(Beginning of Data)

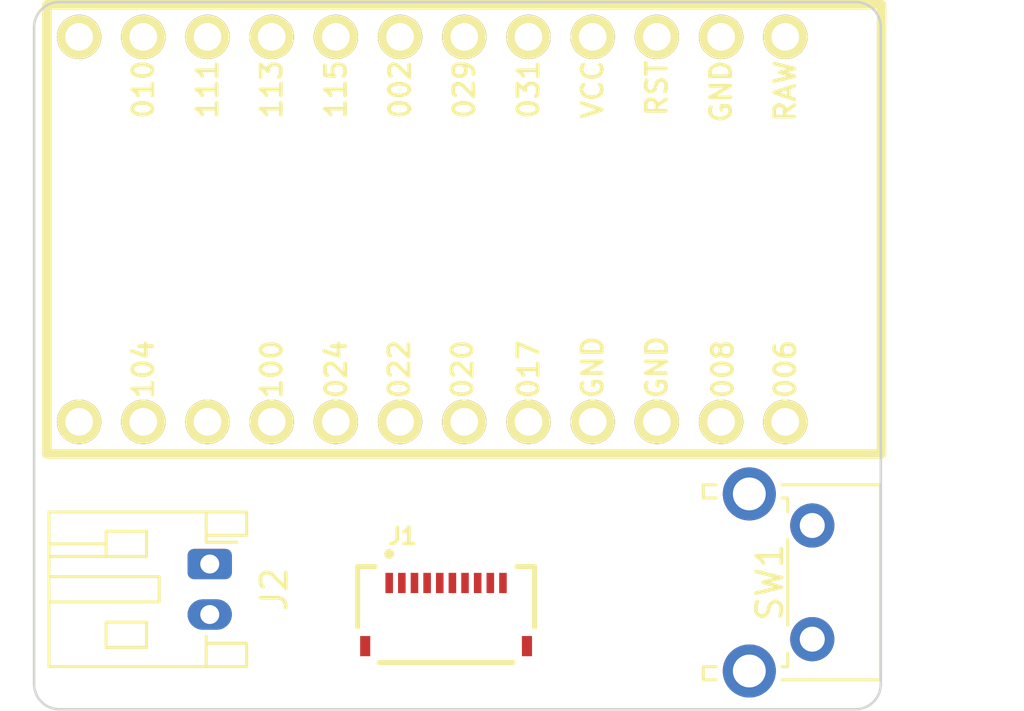
<source format=kicad_pcb>
(kicad_pcb (version 20221018) (generator pcbnew)

  (general
    (thickness 1.6)
  )

  (paper "A4")
  (layers
    (0 "F.Cu" signal)
    (31 "B.Cu" signal)
    (32 "B.Adhes" user "B.Adhesive")
    (33 "F.Adhes" user "F.Adhesive")
    (34 "B.Paste" user)
    (35 "F.Paste" user)
    (36 "B.SilkS" user "B.Silkscreen")
    (37 "F.SilkS" user "F.Silkscreen")
    (38 "B.Mask" user)
    (39 "F.Mask" user)
    (40 "Dwgs.User" user "User.Drawings")
    (41 "Cmts.User" user "User.Comments")
    (42 "Eco1.User" user "User.Eco1")
    (43 "Eco2.User" user "User.Eco2")
    (44 "Edge.Cuts" user)
    (45 "Margin" user)
    (46 "B.CrtYd" user "B.Courtyard")
    (47 "F.CrtYd" user "F.Courtyard")
    (48 "B.Fab" user)
    (49 "F.Fab" user)
    (50 "User.1" user)
    (51 "User.2" user)
    (52 "User.3" user)
    (53 "User.4" user)
    (54 "User.5" user)
    (55 "User.6" user)
    (56 "User.7" user)
    (57 "User.8" user)
    (58 "User.9" user)
  )

  (setup
    (pad_to_mask_clearance 0)
    (pcbplotparams
      (layerselection 0x00010fc_ffffffff)
      (plot_on_all_layers_selection 0x0000000_00000000)
      (disableapertmacros false)
      (usegerberextensions false)
      (usegerberattributes true)
      (usegerberadvancedattributes true)
      (creategerberjobfile true)
      (dashed_line_dash_ratio 12.000000)
      (dashed_line_gap_ratio 3.000000)
      (svgprecision 4)
      (plotframeref false)
      (viasonmask false)
      (mode 1)
      (useauxorigin false)
      (hpglpennumber 1)
      (hpglpenspeed 20)
      (hpglpendiameter 15.000000)
      (dxfpolygonmode true)
      (dxfimperialunits true)
      (dxfusepcbnewfont true)
      (psnegative false)
      (psa4output false)
      (plotreference true)
      (plotvalue true)
      (plotinvisibletext false)
      (sketchpadsonfab false)
      (subtractmaskfromsilk false)
      (outputformat 1)
      (mirror false)
      (drillshape 1)
      (scaleselection 1)
      (outputdirectory "")
    )
  )

  (net 0 "")
  (net 1 "Column1")
  (net 2 "Column2")
  (net 3 "Column3")
  (net 4 "Column4")
  (net 5 "Column5")
  (net 6 "Column6")
  (net 7 "Row3")
  (net 8 "Row2")
  (net 9 "Row1")
  (net 10 "GND")
  (net 11 "B+")
  (net 12 "Net-(SW1-A)")
  (net 13 "unconnected-(U1-P1.06-Pad12)")
  (net 14 "unconnected-(U1-VCC-Pad21)")
  (net 15 "Row8")
  (net 16 "Row7")
  (net 17 "Row6")
  (net 18 "Row5")
  (net 19 "Row4")
  (net 20 "Column7")
  (net 21 "unconnected-(U1-RX1{slash}P0.08-Pad2)")
  (net 22 "unconnected-(U1-TX0{slash}P0.06-Pad1)")

  (footprint "nice_nano:nice_nano" (layer "F.Cu") (at 119.75 109 180))

  (footprint "Button_Switch_THT:SW_Tactile_SPST_Angled_PTS645Vx83-2LFS" (layer "F.Cu") (at 130.7875 120.725 -90))

  (footprint "Connector_JST:JST_PH_S2B-PH-K_1x02_P2.00mm_Horizontal" (layer "F.Cu") (at 106.95 122.25 -90))

  (footprint "connector:GCT_FFC2B28-10-G" (layer "F.Cu") (at 116.3 124.25))

  (gr_line (start 133.5 101) (end 133.5 127)
    (stroke (width 0.1) (type default)) (layer "Edge.Cuts") (tstamp 50f703ce-563d-4639-81f6-8c6e775ae153))
  (gr_line (start 101 128) (end 132.5 128)
    (stroke (width 0.1) (type default)) (layer "Edge.Cuts") (tstamp 527810f6-02ca-4884-a1ec-5ee88bdcc025))
  (gr_line (start 101 100) (end 132.5 100)
    (stroke (width 0.1) (type default)) (layer "Edge.Cuts") (tstamp 8c2f045a-4b67-4cf8-99e4-bc25852632a4))
  (gr_line (start 100 101) (end 100 127)
    (stroke (width 0.1) (type default)) (layer "Edge.Cuts") (tstamp a10bed2a-ad2e-4774-971b-477ad6dd53e8))
  (gr_arc (start 133.5 127) (mid 133.207107 127.707107) (end 132.5 128)
    (stroke (width 0.1) (type default)) (layer "Edge.Cuts") (tstamp c894459b-1311-4409-ba6b-ff601c23cf04))
  (gr_arc (start 132.5 100) (mid 133.207107 100.292893) (end 133.5 101)
    (stroke (width 0.1) (type default)) (layer "Edge.Cuts") (tstamp cbe2a65f-0c67-464b-9f77-b6f6fe7b86c0))
  (gr_arc (start 100 101) (mid 100.292893 100.292893) (end 101 100)
    (stroke (width 0.1) (type default)) (layer "Edge.Cuts") (tstamp cc47e03d-e9a6-46d5-bde5-8a856b46a344))
  (gr_arc (start 101 128) (mid 100.292893 127.707107) (end 100 127)
    (stroke (width 0.1) (type default)) (layer "Edge.Cuts") (tstamp d2f41071-dc12-43b2-a589-bb390c5704a4))

)

</source>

(End of Data)

● Your goal: Copy all lines from the data above that contain the word "Adhes".

● Task solution:
    (32 "B.Adhes" user "B.Adhesive")
    (33 "F.Adhes" user "F.Adhesive")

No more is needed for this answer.